Le SaaS a rencontré un franc succès pour deux raisons principales. Premièrement, il a permis de supprimer les coûts fixes liés à l’acquisition de matériel, parfois pointu, et à l’installation sur site pour faire tourner une solution en local. Secondement (oui c’est correct), il a permis de ne plus avoir à se soucier de la maintenance et d’économiser les coûts induits par le maintien des ressources humaines et des compétences liées. Autrement dit, il a permis aux utilisateurs de contourner la plupart des difficultés liées à la propriété pour ne leur en laisser, moyennant le paiement d’une redevance, que ce qui avait de la valeur à leurs yeux : un droit d’usage/d’accès, le reste des prérogatives propriétaires moins glamour restant concentrées dans les mains des fournisseurs de service.

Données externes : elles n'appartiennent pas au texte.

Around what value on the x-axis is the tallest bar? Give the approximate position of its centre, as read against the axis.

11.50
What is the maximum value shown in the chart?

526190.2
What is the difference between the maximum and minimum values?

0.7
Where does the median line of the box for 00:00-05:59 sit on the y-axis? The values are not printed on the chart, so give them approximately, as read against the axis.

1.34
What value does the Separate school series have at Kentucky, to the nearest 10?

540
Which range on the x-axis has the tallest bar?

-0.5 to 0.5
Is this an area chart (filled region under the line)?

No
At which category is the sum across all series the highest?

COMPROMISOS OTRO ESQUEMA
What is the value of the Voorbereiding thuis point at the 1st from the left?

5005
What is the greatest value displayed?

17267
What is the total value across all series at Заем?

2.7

L’ubiquité du « as a service »
Pour ces mêmes raisons, les produits « as a service » se sont répandus comme une trainée de poudre : plus besoin de se déplacer pour acheter un CD ou un DVD et d’avoir du matériel pour les lire : toute la musique et les films du monde sont désormais accessibles immédiatement via Spotify, Deezer, Netflix, Amazon Prime Video et consorts. Plus besoin d’avoir un disque dur externe, de risquer qu’il saute et vous fasse perdre toutes les données qu’il contient, le storage as a service est là. Vous ne voulez pas vous enquiquiner à mettre en place un firewall pour votre SI ? Le FwaaS got you covered.
Aujourd’hui, tout dans l’écosystème du numérique, semble-t-il, peut être fourni as a service, et le mouvement nous entraîne vers une réduction de presque toute chose matérielle. Il est ainsi envisageable que le développement des machines virtuelles grâce au desktop as a service ou encore, pour le jeu vidéo, au cloud gaming, nous amène dans un univers où seuls un écran, une connexion internet et une interface de saisie nous seront nécessaires.
Plus encore, il suffira que les fournisseurs, à l’instar des opérateurs internet avec les boxes, louent ce peu de matériel « gratuitement » aux utilisateurs dans le cadre de leurs offres services pour que la propriété des utilisateurs disparaisse entièrement au profit d’un simple droit d’usage. Les discussions autour de l’éventualité, pour Apple, de créer une offre d’Iphone par abonnement pour permettre aux d’avoir toujours le dernier modèle en est le témoin flagrant.
Si le modèle économique du « as a service » a eu des retombées économiques et sociales extrêmement importantes en rationalisant la propriété du côté des consommateurs/utilisateurs. Il ne faut néanmoins pas perdre de vue que cela ne se fait pas sans contrepartie. Car, les prérogatives propriétaires ne sont pas qu’uniquement une affaire de responsabilités et de charges, elles sont une valeur, un élément d’actif, elles permettent l’exercice de droits et de la liberté qui les accompagne. En somme, elles s’accompagnent d’un certain pouvoir, pouvoir qui sort progressivement des mains des consommateurs/utilisateurs qui se retrouvent de fait contraints par les termes de conditions d’utilisation et qui voient les biens matériels de leurs patrimoines progressivement remplacés par des droits d’usage.
On vous laissera donc avec cette citation d’un certain Joseph Proudhon :
« La puissance de l’Etat est une puissance de concentration. La propriété au rebours est une puissance de décentralisation. ».
Remplacez « Etat » par « GAFAM », et pif pouf, vous avez des chocapics.